As explained above, the present invention uses dynamic pressure bearings (~,
In this motor having a rotor on the rotating member side of the bearing and a stator on the fixed member side, 9- a direction opposite to the direction in which the rotating member of the bearing is displaced and separated from the fixed part when the morph is activated; Since the relative position of the stator in the longitudinal direction with respect to the rotor is biased so that magnetic force acts on the bearing, a force acts on the rotating member floating during operation to restrain it in the axial direction. This increases the load rigidity in the thrust direction of the bearing, which has the effect of increasing the stability of the bearing in the thrust direction.In particular, it reduces the vibration fL of printers, scanners, videos, discs, etc., which greatly contributes to obtaining high-quality images. .

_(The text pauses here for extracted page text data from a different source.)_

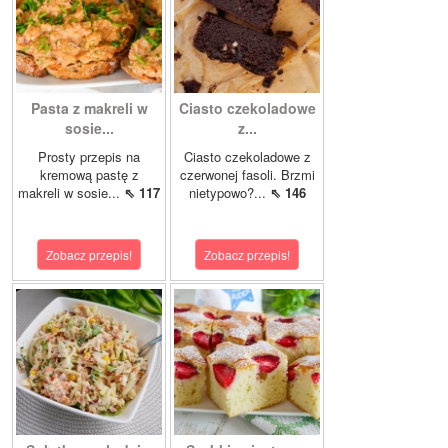
Pasta z makreli w
Ciasto czekoladowe
sosie...
z...
Prosty przepis na
Ciasto czekoladowe z
kremową pastę z
czerwonej fasoli. Brzmi
makreli w sosie...
⇖ 117
nietypowo?...
⇖ 146
Zobacz przepis!
Zobacz przepis!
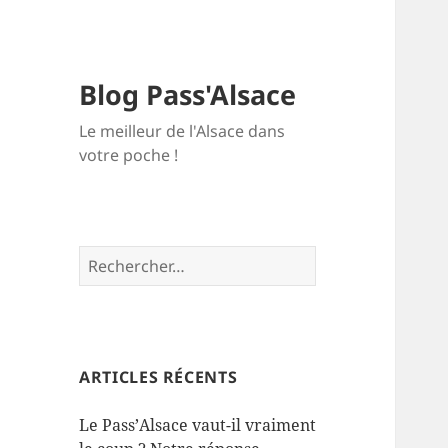
Blog Pass'Alsace
Le meilleur de l'Alsace dans
votre poche !
Rechercher :
ARTICLES RÉCENTS
Le Pass’Alsace vaut-il vraiment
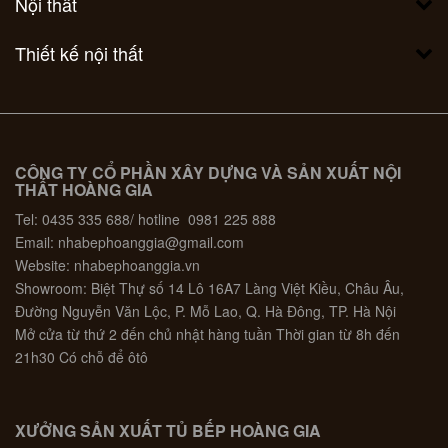
Nội thất
Thiết kế nội thất
CÔNG TY CỔ PHẦN XÂY DỰNG VÀ SẢN XUẤT NỘI
THẤT HOÀNG GIA
Tel: 0435 335 688/ hotline 0981 225 888
Email: nhabephoanggia@gmail.com
Website: nhabephoanggia.vn
Showroom: Biệt Thự số 14 Lô 16A7 Làng Việt Kiều, Châu Âu,
Đường Nguyễn Văn Lộc, P. Mỗ Lao, Q. Hà Đông, TP. Hà Nội
Mở cửa từ thứ 2 đến chủ nhật hàng tuần Thời gian từ 8h đến
21h30 Có chỗ để ôtô
XƯỞNG SẢN XUẤT TỦ BẾP HOÀNG GIA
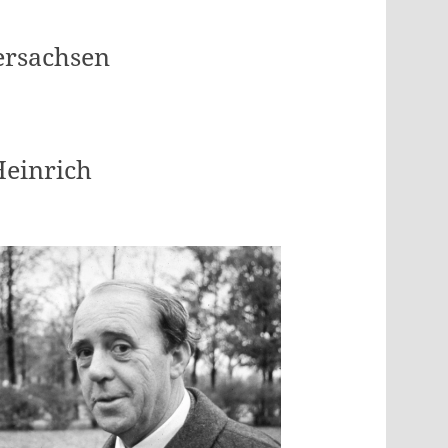
dersachsen
Heinrich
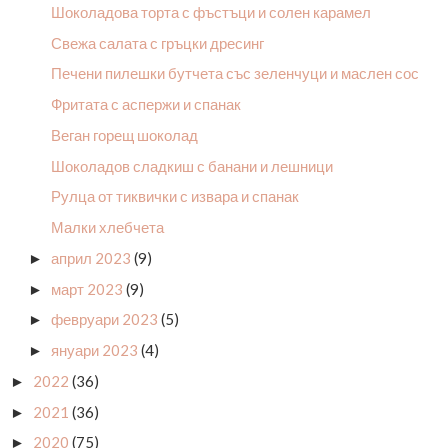
Шоколадова торта с фъстъци и солен карамел
Свежа салата с гръцки дресинг
Печени пилешки бутчета със зеленчуци и маслен сос
Фритата с аспержи и спанак
Веган горещ шоколад
Шоколадов сладкиш с банани и лешници
Рулца от тиквички с извара и спанак
Малки хлебчета
април 2023
(9)
►
март 2023
(9)
►
февруари 2023
(5)
►
януари 2023
(4)
►
2022
(36)
►
2021
(36)
►
2020
(75)
►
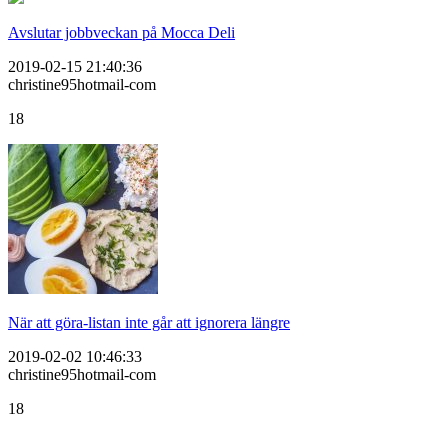
Avslutar jobbveckan på Mocca Deli
2019-02-15 21:40:36
christine95hotmail-com
18
När att göra-listan inte går att ignorera längre
2019-02-02 10:46:33
christine95hotmail-com
18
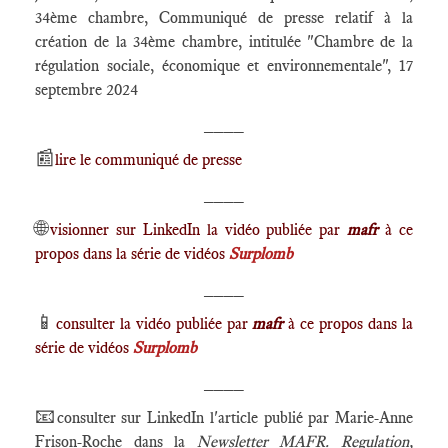
34ème chambre, Communiqué de presse relatif à la
création de la 34ème chambre, intitulée "Chambre de la
régulation sociale, économique et environnementale", 17
septembre 2024
____
📰
lire le communiqué de presse
____
🌐
visionner sur LinkedIn la vidéo publiée par
mafr
à ce
propos dans la série de vidéos
Surplomb
____
📱
consulter la vidéo publiée par
mafr
à ce propos dans la
série de vidéos
Surplomb
____
📧
consulter sur LinkedIn l'article publié par Marie-Anne
Frison-Roche dans la
Newsletter MAFR. Regulation,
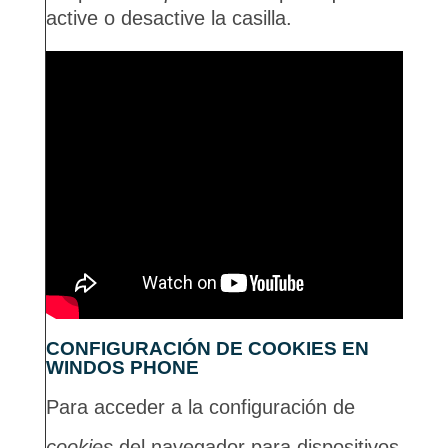
active o desactive la casilla.
CONFIGURACIÓN DE COOKIES EN
WINDOS PHONE
Para acceder a la configuración de
cookies
del navegador para dispositivos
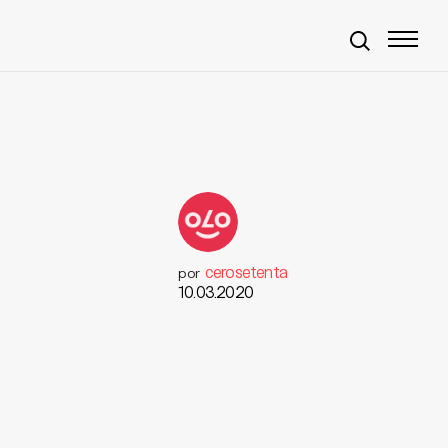
cerosetenta
por
10.03.2020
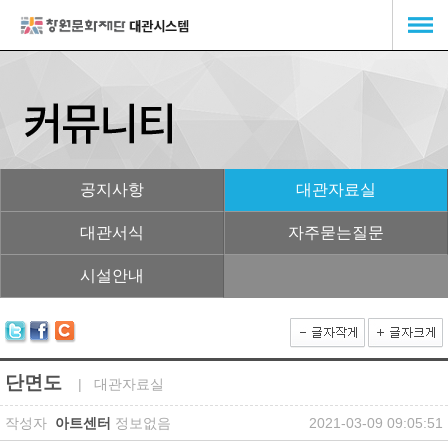
공지사항
대관자료실
대관서식
자주묻는질문
시설안내
단면도
| 대관자료실
작성자
아트센터
정보없음
2021-03-09 09:05:51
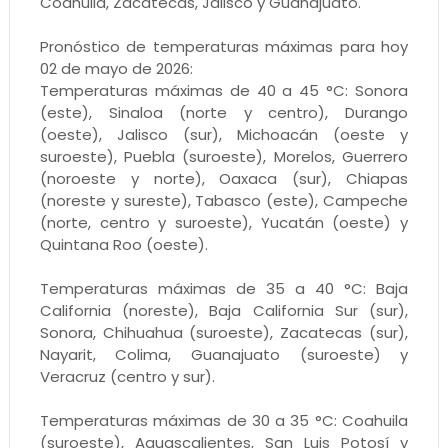
Coahuila, Zacatecas, Jalisco y Guanajuato.
Pronóstico de temperaturas máximas para hoy
02 de mayo de 2026:
Temperaturas máximas de 40 a 45 °C: Sonora
(este), Sinaloa (norte y centro), Durango
(oeste), Jalisco (sur), Michoacán (oeste y
suroeste), Puebla (suroeste), Morelos, Guerrero
(noroeste y norte), Oaxaca (sur), Chiapas
(noreste y sureste), Tabasco (este), Campeche
(norte, centro y suroeste), Yucatán (oeste) y
Quintana Roo (oeste).
Temperaturas máximas de 35 a 40 °C: Baja
California (noreste), Baja California Sur (sur),
Sonora, Chihuahua (suroeste), Zacatecas (sur),
Nayarit, Colima, Guanajuato (suroeste) y
Veracruz (centro y sur).
Temperaturas máximas de 30 a 35 °C: Coahuila
(suroeste), Aguascalientes, San Luis Potosí y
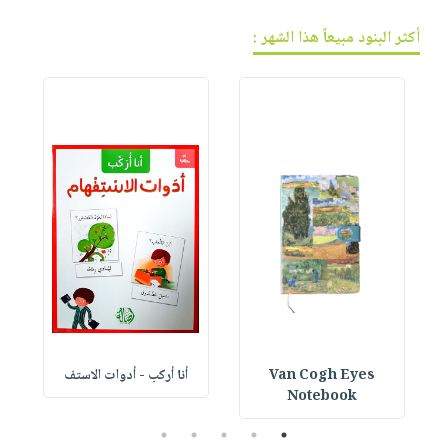
أكثر البنود مبيعاً هذا الشهر :
Van Cogh Eyes
أنا أركب - أدوات الاستف
 1
Notebook
5
4
3
2
1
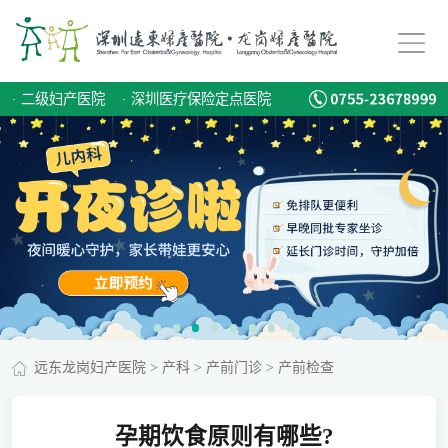
·
二级妇产医院
·
深圳医疗保险定点医院
远东龙岗妇产医院
>
产科
>
产前门诊
>
产前检查
孕期饮食原则有哪些?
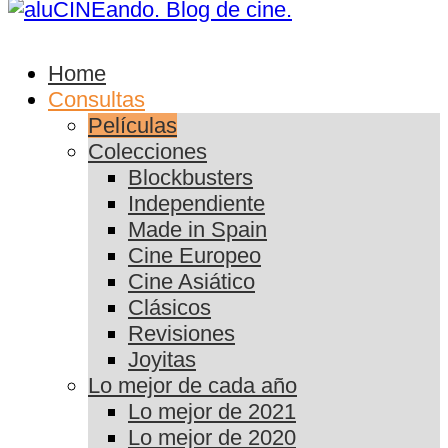
Home
Consultas
Películas
Colecciones
Blockbusters
Independiente
Made in Spain
Cine Europeo
Cine Asiático
Clásicos
Revisiones
Joyitas
Lo mejor de cada año
Lo mejor de 2021
Lo mejor de 2020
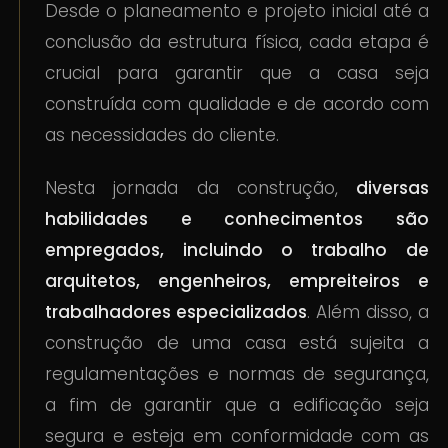
Desde o planeamento e projeto inicial até a
conclusão da estrutura física, cada etapa é
crucial para garantir que a casa seja
construída com qualidade e de acordo com
as necessidades do cliente.
Nesta jornada da construção,
diversas
habilidades e conhecimentos são
empregados, incluindo o trabalho de
arquitetos, engenheiros, empreiteiros e
trabalhadores especializados
. Além disso, a
construção de uma casa está sujeita a
regulamentações e normas de segurança,
a fim de garantir que a edificação seja
segura e esteja em conformidade com as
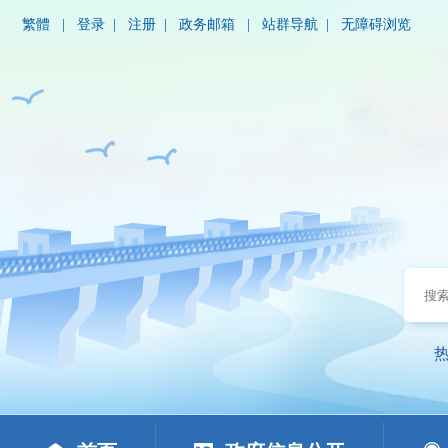
繁體
|
登录
|
注册
|
政务邮箱
|
站群导航
|
无障碍浏览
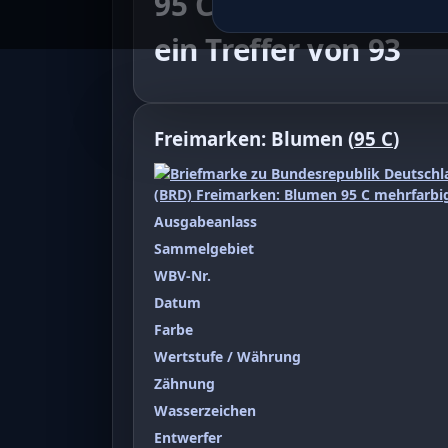
95 C mehrfarbig
ein Treffer von 93
Freimarken: Blumen (
95 C
)
Ausgabeanlass
Sammelgebiet
WBV-Nr.
Datum
Farbe
Wertstufe / Währung
Zähnung
Wasserzeichen
Entwerfer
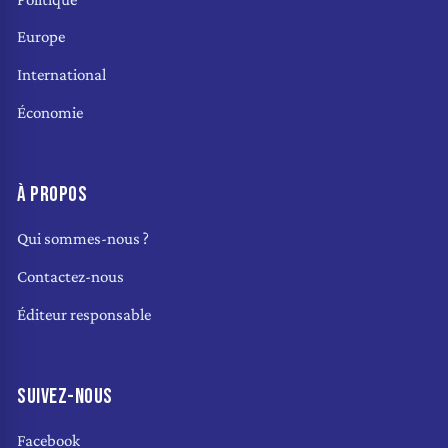
Europe
International
Économie
À PROPOS
Qui sommes-nous ?
Contactez-nous
Éditeur responsable
SUIVEZ-NOUS
Facebook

[Brief explanation of drawings]

1 and 2 are sectional views of a rotating polygon mirror device using a motor using a known dynamic pressure bearing, and FIG. 6 is a sectional view of a rotating polygon mirror device according to an embodiment of the present invention. 1...Casing, 2...Shaft, 6...Sleeve, 4゛Passator (armature coil), 5...
・Rotor (permanent magnet), 6...Cover, 7.
・Polygon Mi7-18...Thrust receiver is a member, 9
...control means-10 = @1i! 1 □・1113t"1 1N - 2

Claims (1)

[Claims] A bearing in which a stator and a rotor of a motor are preliminarily displaced relative to each other in the rotor axis direction, and when the rotor rotates, a magnetic force is applied in a direction to completely eliminate the displacement.